Dazu gibt es überhaupt keinen Anlass, es sei denn, der Handel will anderen

Wettbewerbern das Geschäft überlassen. Wir starten nämlich noch einmal eine Marketing-Offensive, von der der Handel profitieren wird. Denn jetzt erst steht die SZ-Bibliothek dann endlich vollständig in den Buchhandlungen. Wir bereiten gerade Material zur Unterstützung des Verkaufes am POS vor, sowohl für Einzelbände als auch für die Gesamtbibliothek.
Aber das Geschäft ist doch jetzt zu Ende?
Eine solche Aktion hat immer einen begrenzten Zeitraum, sonst ist es ja keine Aktion. Daher werden wir sicherlich auch nicht unbegrenzt nachdrucken. Aber zur Zeit haben wir noch alle Bände auf Lager und sind in jeder Hinsicht lieferfähig. Das wird auch in den kommenden Monaten der Fall sein. Im übrigen gehen wir davon aus, dass der Buchhandel auch in der zweiten Jahreshälfte noch viele Bände der SZ-Bibliothek an seine Kunden verkaufen wird.
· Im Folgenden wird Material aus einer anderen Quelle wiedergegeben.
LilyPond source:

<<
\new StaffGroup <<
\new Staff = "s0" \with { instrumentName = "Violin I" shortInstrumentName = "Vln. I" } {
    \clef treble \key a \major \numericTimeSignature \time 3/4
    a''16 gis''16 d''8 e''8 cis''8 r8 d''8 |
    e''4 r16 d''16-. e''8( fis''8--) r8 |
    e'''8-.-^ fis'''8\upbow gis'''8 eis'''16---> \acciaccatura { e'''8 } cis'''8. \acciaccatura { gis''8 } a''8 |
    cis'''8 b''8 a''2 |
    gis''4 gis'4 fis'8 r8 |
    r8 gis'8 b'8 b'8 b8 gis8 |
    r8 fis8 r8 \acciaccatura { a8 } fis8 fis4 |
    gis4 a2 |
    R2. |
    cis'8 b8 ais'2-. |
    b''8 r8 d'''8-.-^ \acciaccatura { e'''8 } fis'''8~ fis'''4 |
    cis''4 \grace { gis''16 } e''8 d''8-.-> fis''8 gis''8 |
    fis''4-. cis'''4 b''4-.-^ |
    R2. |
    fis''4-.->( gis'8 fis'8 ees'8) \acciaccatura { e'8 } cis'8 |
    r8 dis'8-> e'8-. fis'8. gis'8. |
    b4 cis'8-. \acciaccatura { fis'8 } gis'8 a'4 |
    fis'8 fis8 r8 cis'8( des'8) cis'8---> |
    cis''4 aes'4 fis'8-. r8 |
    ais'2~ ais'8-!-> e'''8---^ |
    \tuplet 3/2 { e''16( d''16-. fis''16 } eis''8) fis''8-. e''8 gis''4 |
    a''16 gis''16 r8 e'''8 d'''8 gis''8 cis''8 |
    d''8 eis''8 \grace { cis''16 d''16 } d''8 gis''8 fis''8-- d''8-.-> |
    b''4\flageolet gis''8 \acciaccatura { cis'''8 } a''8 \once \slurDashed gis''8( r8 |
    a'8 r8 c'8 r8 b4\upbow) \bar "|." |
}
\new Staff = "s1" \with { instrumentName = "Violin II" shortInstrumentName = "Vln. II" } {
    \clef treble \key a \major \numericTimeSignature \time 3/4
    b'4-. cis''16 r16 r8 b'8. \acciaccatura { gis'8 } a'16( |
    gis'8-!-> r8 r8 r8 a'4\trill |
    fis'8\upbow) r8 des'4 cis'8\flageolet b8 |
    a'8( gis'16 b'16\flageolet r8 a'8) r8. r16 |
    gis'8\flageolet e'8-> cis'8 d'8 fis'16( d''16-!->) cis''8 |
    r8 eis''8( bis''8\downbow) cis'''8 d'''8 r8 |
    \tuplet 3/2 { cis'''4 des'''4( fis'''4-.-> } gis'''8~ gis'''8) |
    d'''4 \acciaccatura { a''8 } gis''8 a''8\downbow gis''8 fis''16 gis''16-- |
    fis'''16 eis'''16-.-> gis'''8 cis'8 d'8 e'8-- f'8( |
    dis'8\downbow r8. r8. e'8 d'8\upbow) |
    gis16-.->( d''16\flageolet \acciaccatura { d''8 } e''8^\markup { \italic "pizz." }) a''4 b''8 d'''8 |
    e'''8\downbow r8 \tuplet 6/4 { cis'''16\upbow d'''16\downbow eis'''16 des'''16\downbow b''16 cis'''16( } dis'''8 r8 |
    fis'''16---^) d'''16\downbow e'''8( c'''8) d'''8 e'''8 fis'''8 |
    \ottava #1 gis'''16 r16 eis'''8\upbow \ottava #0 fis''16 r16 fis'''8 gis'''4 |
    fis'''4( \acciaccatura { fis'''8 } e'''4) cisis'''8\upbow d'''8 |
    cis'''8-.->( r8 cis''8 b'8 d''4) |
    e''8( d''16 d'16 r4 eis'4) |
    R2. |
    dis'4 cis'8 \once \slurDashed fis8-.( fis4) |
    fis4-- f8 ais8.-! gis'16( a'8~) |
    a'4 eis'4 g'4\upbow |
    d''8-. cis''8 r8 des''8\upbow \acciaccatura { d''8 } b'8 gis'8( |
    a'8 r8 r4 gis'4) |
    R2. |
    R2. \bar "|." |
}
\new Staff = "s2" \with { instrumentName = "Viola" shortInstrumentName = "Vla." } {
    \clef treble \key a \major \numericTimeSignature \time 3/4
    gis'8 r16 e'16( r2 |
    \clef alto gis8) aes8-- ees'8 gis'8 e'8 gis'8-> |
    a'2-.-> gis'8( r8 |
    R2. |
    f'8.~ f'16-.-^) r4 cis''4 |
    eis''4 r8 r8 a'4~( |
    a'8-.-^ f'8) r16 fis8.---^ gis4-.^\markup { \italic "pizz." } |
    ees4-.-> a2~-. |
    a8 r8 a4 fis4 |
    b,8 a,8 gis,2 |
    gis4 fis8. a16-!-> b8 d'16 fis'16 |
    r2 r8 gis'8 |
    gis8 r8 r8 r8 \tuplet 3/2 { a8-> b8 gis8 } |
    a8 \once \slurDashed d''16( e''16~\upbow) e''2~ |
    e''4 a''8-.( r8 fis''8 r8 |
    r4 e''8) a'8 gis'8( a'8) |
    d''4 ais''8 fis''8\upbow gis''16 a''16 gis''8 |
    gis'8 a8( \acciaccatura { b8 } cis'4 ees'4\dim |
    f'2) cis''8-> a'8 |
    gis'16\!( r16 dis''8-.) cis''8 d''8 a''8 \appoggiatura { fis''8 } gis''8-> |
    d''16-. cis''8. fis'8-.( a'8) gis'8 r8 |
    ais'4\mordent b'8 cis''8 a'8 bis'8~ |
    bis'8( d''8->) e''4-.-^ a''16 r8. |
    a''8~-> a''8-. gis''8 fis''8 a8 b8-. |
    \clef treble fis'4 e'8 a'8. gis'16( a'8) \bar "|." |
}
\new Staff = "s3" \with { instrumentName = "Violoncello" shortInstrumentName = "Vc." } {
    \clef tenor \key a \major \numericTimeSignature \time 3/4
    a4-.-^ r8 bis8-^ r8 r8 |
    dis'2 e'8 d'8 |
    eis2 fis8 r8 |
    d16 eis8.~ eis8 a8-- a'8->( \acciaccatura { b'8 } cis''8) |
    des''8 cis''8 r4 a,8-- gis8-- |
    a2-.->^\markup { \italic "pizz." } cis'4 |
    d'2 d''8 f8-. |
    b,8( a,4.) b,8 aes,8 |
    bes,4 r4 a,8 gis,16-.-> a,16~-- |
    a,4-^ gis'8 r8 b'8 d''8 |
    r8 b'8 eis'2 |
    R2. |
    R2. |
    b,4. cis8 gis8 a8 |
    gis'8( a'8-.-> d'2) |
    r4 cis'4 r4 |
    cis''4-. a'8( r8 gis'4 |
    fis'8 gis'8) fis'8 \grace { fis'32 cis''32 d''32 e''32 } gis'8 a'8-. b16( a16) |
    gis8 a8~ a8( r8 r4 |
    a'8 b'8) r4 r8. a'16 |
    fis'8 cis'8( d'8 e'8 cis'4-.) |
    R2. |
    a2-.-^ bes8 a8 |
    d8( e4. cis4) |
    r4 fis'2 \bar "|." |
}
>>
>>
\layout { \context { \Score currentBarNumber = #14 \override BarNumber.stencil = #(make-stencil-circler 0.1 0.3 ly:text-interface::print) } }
Wie bewerten Sie im Rückblick das ganze Projekt?
Wir haben bis heute fast 10 Millionen Bände der SZ-Bibliothek verkauft. Dank der großen Unterstützung vieler Buchhändlerinnen und Buchhändler weit über die Hälfte davon über den Buchhandel. Auch unsere Klassik-Edition, der Klavier Kaiser, war mit bisher über 70.000 verkauften Boxen sehr erfolgreich und wurde weit überproportional über den Buchhandel abgesetzt. Auch hier haben wir mehr als 50 Prozent über den Buchhandel verkauft. Das macht uns besonders stolz: Bei anderen Klassik-CDs hat der Buchhandel einen Marktanteil von rund zwei Prozent. Beide Produkte sind auch weiterhin lieferbar und werden auch weiterhin von uns beworben, zusätzlich zu der neuen Sammel-Reihe, die wir in diesen Tagen starten – der SZ-Cinemathek.